I first encountered “Petra” as a college student, when I read Melville’s short story, “Bartleby, the Scrivener.” The story’s narrator makes reference to it when he goes to his law offices one weekend and discovers that his inscrutable scrivener Bartleby has been living there in secret:
Yet, thought I, it is evident enough that Bartleby has been making his home here, keeping bachelor’s hall all by himself. Immediately then the thought came sweeping across me, What miserable friendlessness and loneliness are here revealed! His poverty is great; but his solitude, how horrible! Think of it. Of a Sunday, Wall-street is deserted as Petra; and every night of every day it is an emptiness. This building too, which of week-days hums with industry and life, at nightfall echoes with sheer vacancy, and all through Sunday is forlorn. And here Bartleby makes his home; sole spectator of a solitude which he has seen all populous—a sort of innocent and transformed Marius brooding among the ruins of Carthage! [emphasis added]
Being that kind of student, I looked it up and found that “Petra” was located in Jordan and was once the capital of the ancient Nabatean empire, a powerful trading hub that was at some point abandoned and “lost” until 1812 when the Swiss traveler Johann Burckhardt rediscovered it.

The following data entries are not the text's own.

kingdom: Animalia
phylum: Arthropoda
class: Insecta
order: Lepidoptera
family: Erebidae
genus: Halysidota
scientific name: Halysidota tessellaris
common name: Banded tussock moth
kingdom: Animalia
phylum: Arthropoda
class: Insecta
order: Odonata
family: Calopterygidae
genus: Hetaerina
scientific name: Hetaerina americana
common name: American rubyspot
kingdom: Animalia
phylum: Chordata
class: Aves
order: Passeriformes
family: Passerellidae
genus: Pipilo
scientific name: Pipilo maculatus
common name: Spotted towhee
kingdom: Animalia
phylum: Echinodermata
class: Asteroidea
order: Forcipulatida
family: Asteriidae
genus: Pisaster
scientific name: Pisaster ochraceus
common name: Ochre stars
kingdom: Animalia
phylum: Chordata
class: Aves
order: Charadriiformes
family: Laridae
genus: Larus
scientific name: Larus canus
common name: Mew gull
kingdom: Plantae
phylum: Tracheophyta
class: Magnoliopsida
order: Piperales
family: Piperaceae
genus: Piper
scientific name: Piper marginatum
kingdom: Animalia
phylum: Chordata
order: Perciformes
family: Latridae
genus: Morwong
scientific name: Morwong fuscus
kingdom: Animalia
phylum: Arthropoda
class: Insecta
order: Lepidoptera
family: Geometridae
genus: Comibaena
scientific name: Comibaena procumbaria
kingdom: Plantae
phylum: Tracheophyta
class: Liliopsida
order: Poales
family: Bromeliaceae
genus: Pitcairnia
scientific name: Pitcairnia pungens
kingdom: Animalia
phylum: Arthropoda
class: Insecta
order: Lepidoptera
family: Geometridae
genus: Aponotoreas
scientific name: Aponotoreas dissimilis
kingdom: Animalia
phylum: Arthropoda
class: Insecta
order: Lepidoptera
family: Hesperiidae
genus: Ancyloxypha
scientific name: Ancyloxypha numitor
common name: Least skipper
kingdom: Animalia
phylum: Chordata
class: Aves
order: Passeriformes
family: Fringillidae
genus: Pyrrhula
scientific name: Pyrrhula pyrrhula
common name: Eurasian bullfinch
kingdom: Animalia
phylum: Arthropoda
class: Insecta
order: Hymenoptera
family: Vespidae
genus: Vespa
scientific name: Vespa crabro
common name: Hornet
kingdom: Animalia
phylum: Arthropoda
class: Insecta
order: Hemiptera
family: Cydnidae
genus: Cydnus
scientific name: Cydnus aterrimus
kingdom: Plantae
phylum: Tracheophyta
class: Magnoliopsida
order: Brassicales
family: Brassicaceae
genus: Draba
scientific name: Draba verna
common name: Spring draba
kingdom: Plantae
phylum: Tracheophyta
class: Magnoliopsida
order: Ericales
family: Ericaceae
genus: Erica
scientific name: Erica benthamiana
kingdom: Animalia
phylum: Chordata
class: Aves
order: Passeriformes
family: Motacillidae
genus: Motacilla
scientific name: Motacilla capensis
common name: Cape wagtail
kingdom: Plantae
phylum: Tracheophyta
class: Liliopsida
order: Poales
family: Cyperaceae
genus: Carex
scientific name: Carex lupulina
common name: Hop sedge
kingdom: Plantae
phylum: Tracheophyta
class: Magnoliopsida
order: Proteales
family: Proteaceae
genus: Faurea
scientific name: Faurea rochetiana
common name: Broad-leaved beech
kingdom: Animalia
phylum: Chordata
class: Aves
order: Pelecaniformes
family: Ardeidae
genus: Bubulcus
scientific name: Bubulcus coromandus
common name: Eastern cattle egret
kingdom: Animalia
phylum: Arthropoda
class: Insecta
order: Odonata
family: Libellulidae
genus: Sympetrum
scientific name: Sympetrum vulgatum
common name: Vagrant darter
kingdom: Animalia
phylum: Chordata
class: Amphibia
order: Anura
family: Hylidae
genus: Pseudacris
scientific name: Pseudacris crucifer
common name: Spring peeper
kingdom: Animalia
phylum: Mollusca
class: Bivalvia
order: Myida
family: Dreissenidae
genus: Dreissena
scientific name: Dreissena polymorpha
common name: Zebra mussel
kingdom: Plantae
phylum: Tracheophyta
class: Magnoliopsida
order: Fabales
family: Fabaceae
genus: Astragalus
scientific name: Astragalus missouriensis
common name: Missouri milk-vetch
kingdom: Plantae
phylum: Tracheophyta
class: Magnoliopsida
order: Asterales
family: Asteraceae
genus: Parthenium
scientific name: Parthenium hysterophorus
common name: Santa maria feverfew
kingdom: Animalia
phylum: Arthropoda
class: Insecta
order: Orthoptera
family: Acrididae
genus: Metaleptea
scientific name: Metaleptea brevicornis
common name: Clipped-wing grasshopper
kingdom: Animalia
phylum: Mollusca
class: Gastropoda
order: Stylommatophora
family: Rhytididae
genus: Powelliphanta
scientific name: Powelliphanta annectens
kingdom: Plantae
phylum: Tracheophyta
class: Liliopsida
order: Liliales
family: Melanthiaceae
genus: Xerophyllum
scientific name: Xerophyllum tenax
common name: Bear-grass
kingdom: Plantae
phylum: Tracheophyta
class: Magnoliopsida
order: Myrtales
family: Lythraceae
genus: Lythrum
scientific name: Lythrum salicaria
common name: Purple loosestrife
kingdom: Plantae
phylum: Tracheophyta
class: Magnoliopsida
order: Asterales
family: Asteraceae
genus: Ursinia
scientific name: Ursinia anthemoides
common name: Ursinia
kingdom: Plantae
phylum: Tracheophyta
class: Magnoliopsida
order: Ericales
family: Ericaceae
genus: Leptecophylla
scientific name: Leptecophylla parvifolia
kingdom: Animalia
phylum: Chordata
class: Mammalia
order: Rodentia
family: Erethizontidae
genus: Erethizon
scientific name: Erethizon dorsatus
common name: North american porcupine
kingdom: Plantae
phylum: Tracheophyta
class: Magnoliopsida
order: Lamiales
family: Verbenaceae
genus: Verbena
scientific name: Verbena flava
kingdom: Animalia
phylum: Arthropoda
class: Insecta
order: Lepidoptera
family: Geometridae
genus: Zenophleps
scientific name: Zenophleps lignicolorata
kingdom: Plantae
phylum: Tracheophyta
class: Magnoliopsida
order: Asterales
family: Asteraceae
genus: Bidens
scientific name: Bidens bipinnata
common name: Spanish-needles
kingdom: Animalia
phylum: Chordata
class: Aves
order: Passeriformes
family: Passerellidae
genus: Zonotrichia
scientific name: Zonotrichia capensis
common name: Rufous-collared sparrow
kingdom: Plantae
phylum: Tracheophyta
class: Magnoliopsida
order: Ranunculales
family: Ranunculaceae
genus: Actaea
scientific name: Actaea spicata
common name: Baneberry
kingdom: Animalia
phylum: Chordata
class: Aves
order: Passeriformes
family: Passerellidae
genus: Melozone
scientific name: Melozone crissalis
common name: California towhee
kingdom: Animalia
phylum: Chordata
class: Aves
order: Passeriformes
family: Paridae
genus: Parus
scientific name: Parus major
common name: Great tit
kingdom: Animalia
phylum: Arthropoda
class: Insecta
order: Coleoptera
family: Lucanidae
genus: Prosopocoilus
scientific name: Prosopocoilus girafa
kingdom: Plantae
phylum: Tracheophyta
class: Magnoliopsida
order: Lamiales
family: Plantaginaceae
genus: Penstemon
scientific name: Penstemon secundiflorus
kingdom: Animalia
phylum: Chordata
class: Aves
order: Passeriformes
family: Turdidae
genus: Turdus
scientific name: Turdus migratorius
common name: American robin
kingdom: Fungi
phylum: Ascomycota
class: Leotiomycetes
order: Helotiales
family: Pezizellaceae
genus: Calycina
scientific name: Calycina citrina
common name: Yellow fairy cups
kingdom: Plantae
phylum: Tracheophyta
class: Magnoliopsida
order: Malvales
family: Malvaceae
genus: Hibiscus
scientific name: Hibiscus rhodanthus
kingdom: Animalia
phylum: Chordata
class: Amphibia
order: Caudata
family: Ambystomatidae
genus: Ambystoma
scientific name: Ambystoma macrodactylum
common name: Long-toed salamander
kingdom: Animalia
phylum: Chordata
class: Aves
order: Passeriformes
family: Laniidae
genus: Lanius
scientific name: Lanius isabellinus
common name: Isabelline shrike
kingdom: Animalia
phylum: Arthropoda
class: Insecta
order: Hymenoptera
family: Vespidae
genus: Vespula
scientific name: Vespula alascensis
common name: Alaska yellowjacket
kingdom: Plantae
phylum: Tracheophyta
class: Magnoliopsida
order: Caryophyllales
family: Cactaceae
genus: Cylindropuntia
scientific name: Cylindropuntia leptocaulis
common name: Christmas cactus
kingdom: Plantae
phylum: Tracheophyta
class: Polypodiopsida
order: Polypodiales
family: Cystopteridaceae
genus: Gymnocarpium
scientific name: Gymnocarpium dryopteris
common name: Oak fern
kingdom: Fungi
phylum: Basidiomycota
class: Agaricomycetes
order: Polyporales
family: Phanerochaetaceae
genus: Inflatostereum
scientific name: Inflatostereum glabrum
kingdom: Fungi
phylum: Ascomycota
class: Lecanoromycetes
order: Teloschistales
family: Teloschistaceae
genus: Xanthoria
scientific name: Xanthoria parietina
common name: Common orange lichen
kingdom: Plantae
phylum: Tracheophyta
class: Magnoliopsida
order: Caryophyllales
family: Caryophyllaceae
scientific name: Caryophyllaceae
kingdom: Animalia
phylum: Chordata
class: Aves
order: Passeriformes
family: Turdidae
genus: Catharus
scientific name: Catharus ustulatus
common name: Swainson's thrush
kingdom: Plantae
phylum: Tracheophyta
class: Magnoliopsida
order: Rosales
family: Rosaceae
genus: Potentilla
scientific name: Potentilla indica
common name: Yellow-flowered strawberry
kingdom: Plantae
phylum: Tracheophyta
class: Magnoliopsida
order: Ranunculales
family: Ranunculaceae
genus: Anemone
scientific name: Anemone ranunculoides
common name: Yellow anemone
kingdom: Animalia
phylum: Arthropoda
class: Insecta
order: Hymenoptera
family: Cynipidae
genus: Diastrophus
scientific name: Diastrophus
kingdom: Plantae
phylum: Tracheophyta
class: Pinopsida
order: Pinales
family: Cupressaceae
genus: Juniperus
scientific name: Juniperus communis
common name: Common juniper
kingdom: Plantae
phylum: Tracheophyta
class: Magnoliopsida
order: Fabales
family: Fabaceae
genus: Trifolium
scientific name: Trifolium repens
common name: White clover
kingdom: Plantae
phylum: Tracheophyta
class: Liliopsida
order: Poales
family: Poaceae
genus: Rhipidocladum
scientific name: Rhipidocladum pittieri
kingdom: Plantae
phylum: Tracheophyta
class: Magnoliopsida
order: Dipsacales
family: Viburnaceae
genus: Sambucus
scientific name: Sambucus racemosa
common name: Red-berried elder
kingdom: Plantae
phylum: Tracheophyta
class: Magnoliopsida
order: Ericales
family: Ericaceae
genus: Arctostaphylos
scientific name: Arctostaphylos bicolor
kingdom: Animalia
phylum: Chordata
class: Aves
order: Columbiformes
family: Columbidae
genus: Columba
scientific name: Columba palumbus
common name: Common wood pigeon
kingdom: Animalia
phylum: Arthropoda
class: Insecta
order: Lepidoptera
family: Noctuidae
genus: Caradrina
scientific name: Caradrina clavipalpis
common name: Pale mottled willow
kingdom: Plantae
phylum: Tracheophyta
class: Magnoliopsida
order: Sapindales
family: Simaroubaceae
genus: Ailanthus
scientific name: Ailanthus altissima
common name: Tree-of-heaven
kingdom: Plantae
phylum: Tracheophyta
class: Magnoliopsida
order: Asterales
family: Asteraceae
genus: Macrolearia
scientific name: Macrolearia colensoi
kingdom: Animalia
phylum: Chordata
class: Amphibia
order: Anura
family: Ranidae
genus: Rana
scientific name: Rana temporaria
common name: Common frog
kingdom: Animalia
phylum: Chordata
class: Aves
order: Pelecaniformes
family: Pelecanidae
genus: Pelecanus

About seven years later, I encountered Petra again, when I did a little research about the location of the amazing wadi and ancient building where the Holy Grail was supposed located in Steven Spielberg’s Indiana Jones and the Last Crusade (1989):
The building where the Grail has been hiddenin the film is the famous “Treasury” of Petra. I found out that Petra had been named a UNESCO World Heritage site four years earlier. In the years since I first encountered it, Petra has risen in prominence among the world’s tourist attractions and in 2007 it was voted one of the Seven New Wonders of the World.
Today, finally, I got to see Petra with my own eyes. It is indeed spectacular. We got as far as the famous treasury today and look forward to an early start tomorrow so that we can get as far as the monastery.
In case you were wondering, Petra isn’t deserted these days, not at all. It’s full of tourists, mostly American, European, and Japanese (today at least) and locals offering rides on horseback or in horse-drawn carriages. They kept calling me “Hindi” when trying to get my attention.
And what better way to end the day than with a drink and a bite at Petra’s “Cave Bar,” according to some the oldest bar in the world, since it’s housed in a 2000-year-old Nabatean tomb.